▶ [Written task]:
You are asked to filter the data below and copy every line holding "Buton".
BEGIN Extracted records
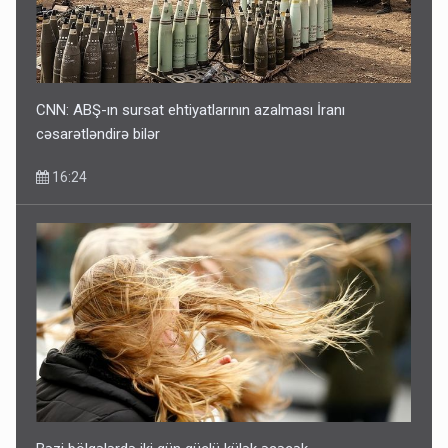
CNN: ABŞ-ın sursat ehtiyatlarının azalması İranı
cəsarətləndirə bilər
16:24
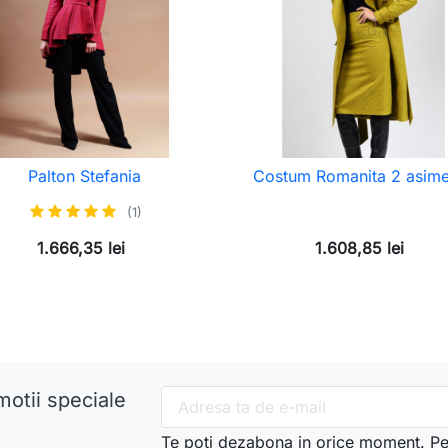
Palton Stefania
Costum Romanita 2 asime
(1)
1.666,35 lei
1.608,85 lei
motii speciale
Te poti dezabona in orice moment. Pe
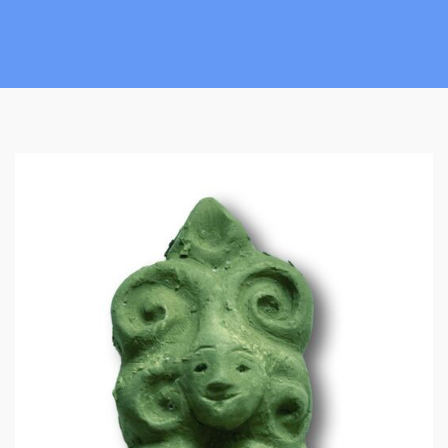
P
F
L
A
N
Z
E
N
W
END Extracted records
BEGIN Extracted records
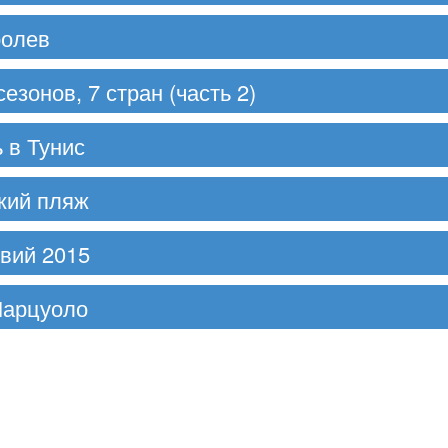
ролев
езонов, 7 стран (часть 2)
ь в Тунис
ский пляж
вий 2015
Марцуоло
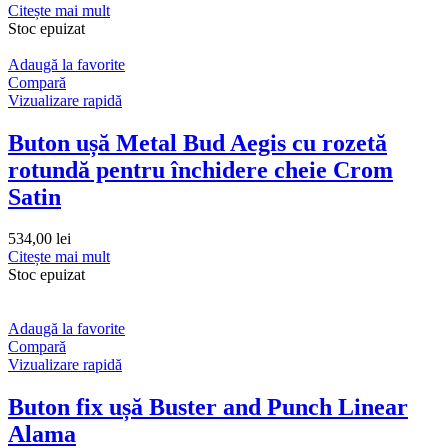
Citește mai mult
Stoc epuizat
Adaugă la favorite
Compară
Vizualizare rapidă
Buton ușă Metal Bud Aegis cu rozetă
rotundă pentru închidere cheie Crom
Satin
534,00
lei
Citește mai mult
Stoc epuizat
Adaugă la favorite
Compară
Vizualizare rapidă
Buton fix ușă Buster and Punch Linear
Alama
END Extracted records
▶ [Exercise response]:
Buton ușă Metal Bud Aegis cu rozetă
Buton fix ușă Buster and Punch Linear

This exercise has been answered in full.